During the making of this series, a number of clubs and footballing authorities were approached to contribute. The Football Association refused us permission to use any footage of football matches.

They stated that their responsibilities involved "maintaining and promoting a positive image for football".

Hooligans face the police near Millwall FC
Milllwall hooligans confront the police
Millwall Football Club declined to take part in the programme. Despite the extraordinary scenes of violence and disorder we filmed involving Millwall hooligans, the club preferred not to be interviewed.

They claim to have taken a lot of action against the hooligans who tarnish the image of the club, but still preferred not to contribute to our film.

Cardiff City set stringent conditions on appearing in the programme - conditions that no broadcaster would comply with - claiming that the BBC was embarked on a crusade against Welsh football.

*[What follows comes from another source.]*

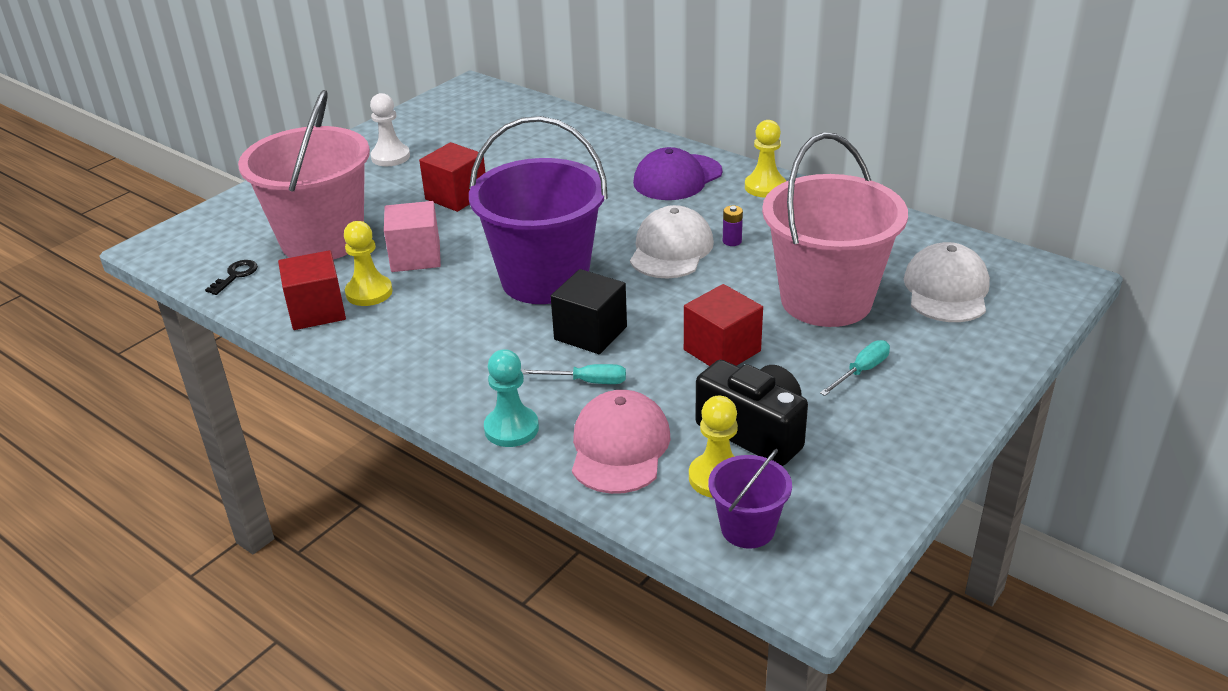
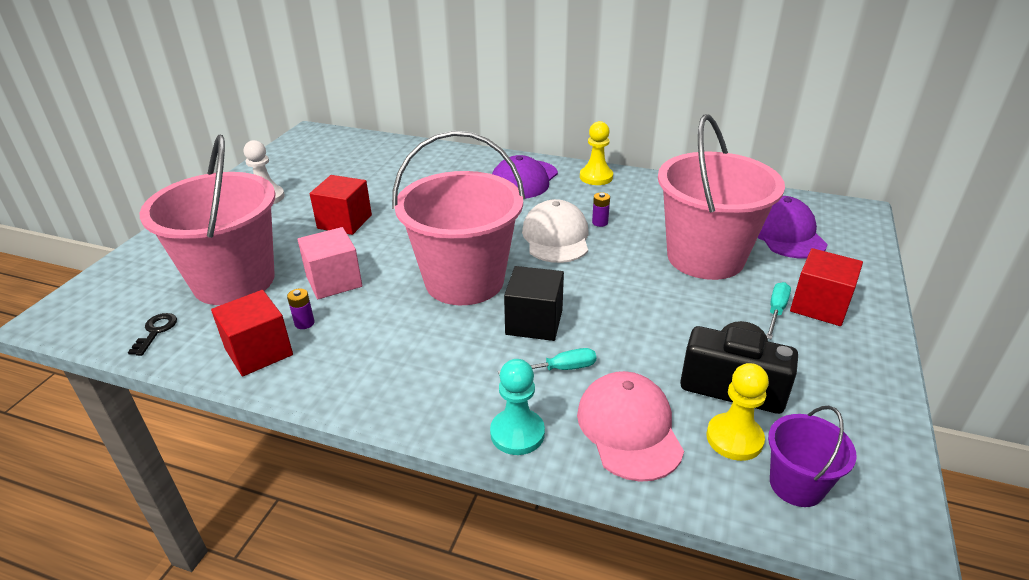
camera: 20 degrees left, 0 degrees up
(369, 292) = (304, 323): yellow pawn -> purple battery
(544, 279) = (464, 281): purple bucket -> pink bucket
(722, 350) = (655, 316): red cube -> red cube (819, 306)
(946, 289) = (785, 233): white cap -> purple cap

We also approached Stoke City, another club with a very problematic hooligan following, and a club which has gone to great lengths to combat the problem - including a joint initiative with Port Vale called True Supporters Against Violence. Stoke too, preferred not to appear in the series.

The exception to this rule was Bristol City. Colin Sextone, the Chief Executive, agreed to be interviewed about the appalling scenes at the match in Cardiff and was frank enough to admit to the role of Bristol City hooligans in some of the trouble.